After going all-in on a major healthcare initiative, Amazon has decided to completely abandon it altogether.
Amazon is known for its successful e-commerce business. But, the retailer also intended to venture out into the healthcare industry. Amazon Care, an ambitious initiative to provide telehealth services to millions of America, is prematurely closing after only three years. This comes after the retailer made considerable plans to try out telehealth functions in communities nationwide.
Amazon Care was the company’s bold step forward in providing healthcare to everyone in the US. The department was eager to give a doctor, nurse, or practitioner to people 24/7, but that promise has faded. The head of Amazon Health, Neil Lindsay, sent a memo to Amazon Care staff about the department’s closure. He stated that the business model wasn’t the correct “long-term solution” for the public or the company’s best interests.
Lindsey went on about the decision to close Amazon Care, stating that the decision to halt the department wasn’t “wasn’t made lightly.” He also talked about how customers of the service were ecstatic about the on-demand care, but there were more issues Amazon needed to tackle before providing nationwide telehealth services.
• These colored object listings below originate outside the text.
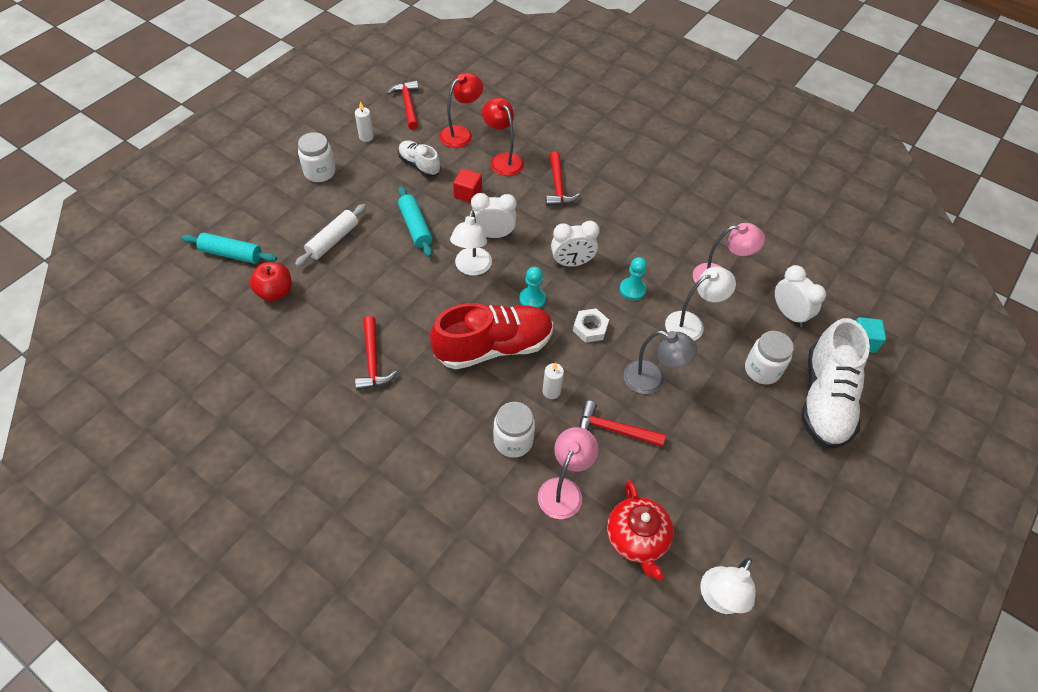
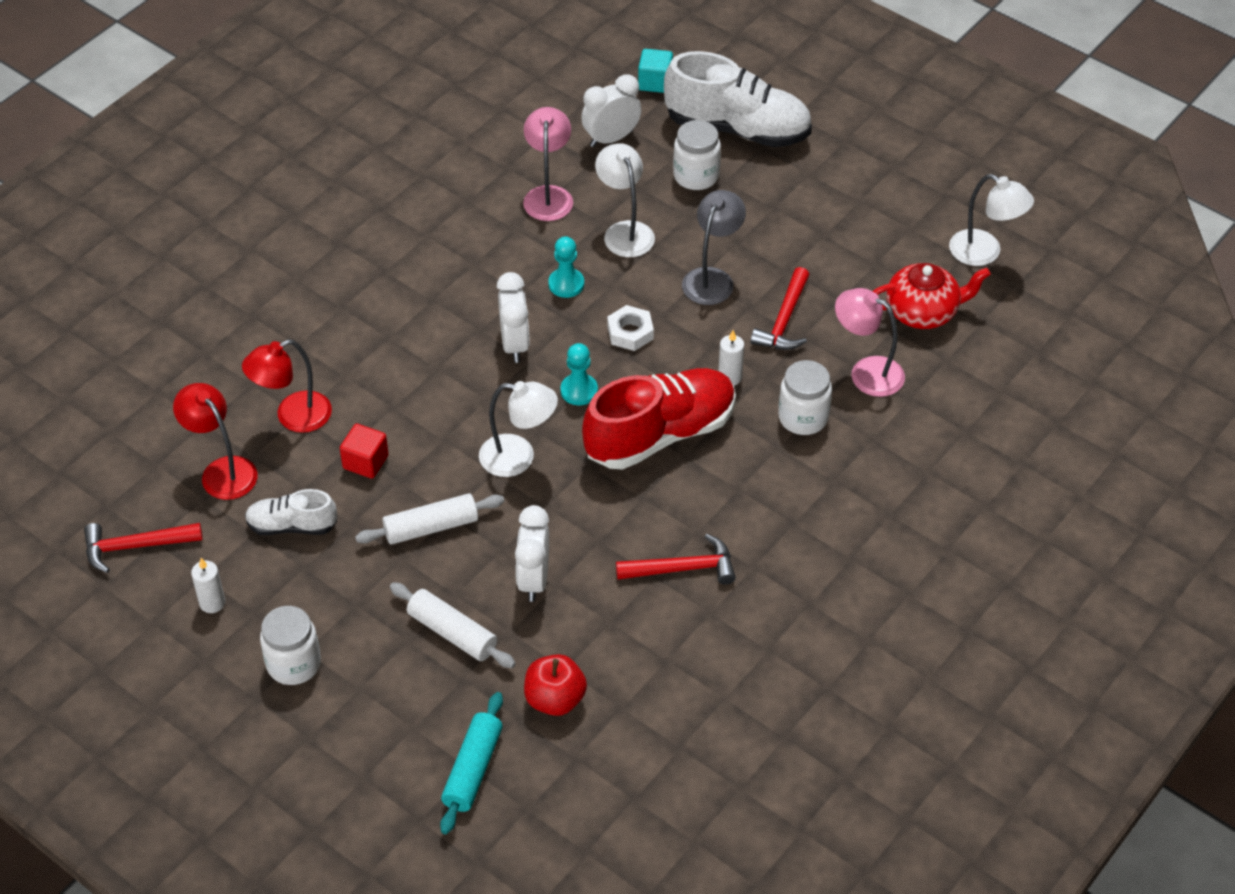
camera: 85 degrees left, 5 degrees down
(415, 227) = (431, 527): turquoise rolling pin -> white rolling pin
(419, 165) = (292, 526): white shoe -> white shoe turned 45 degrees clockwise
(493, 234) = (454, 431): white clock -> white clock (533, 579)
(493, 347) = (660, 434): red shoe -> red shoe turned 75 degrees clockwise
(558, 186) = (361, 352): red hammer -> none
Though the retailer’s stock market value has experienced a reduction in the last couple of years, many believe that Amazon Care’s failure won’t stop the company from trying to enter the public health sector.
Many predicted that Amazon’s next big move would be breaking into the healthcare industry. Recently, the mega-retailer acquired One Medical, an extensive network of healthcare providers. The deal cost Amazon $3.9 billion, one of the most significant acquisitions in US health care history. Buying One Medical was an instrumental deal for Amazon Care’s success since the new telehealth service needed healthcare providers for its on-demand care. It was sensible for the e-commerce giant to buy a company with an existing network of doctors available, but since Amazon Care is going on an indefinite hiatus, it’s unclear what the retailer will do with the acquisition.
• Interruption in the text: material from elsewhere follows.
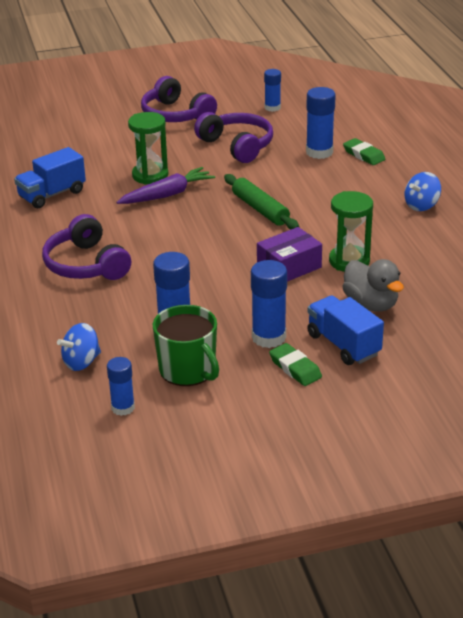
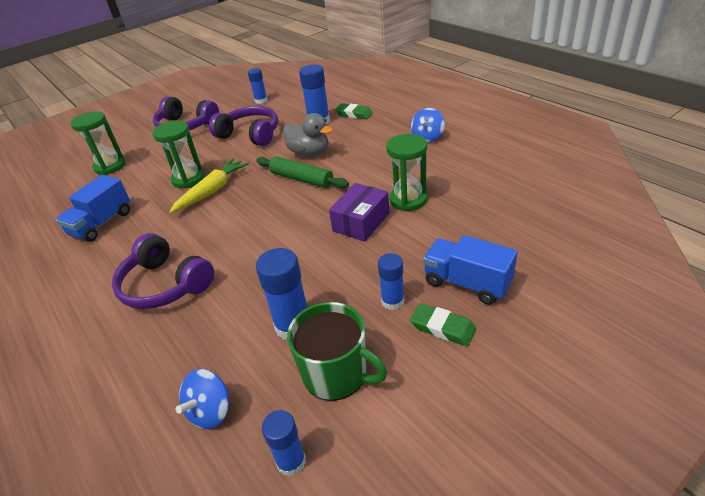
camera: 20 degrees left, 5 degrees up
(80, 139) = (110, 166): none -> green hourglass
(167, 194) = (212, 191): purple carrot -> yellow carrot
(268, 337) = (392, 301): blue glue stick -> blue glue stick, size x0.64
(371, 304) = (458, 233): grey duck -> grey duck (309, 153)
Many believe Andy Jessy, the recently appointed CEO after Jeff Bezos, is the one encouraging Amazon’s healthcare industry merger. The retailer is currently in a bidding war for the company Signify Health, a home healthcare provider. This would be the company’s fourth healthcare business transaction in the last several years if properly acquired. It shows a significant shift in Amazon’s financial motives and highlights a more straightforward path toward providing comprehensive telehealth services.
Amazon will need regulatory approval before the deal goes through with Signify Health. Lina Kahn, a substantial critic of the e-commerce giant, is one of the chairs of the Federal Trade Commission who could significantly complicate the acquisition. Though Amazon skeptics are on the FTC board, many believe the Signify Health deal will work out in the retailer’s favor. If the FTC blocks the acquisition, the company may go to court to weaken the antitrust regulators’ opposition.
Though Amazon currently has backed off its promise to provide nationwide on-demand healthcare services, it doesn’t seem like the e-commerce giant will be backing out of the health industry. After three significant acquisitions, the company is pivoting towards healthcare business ventures to elevate its financial position and transform itself into a public health necessity.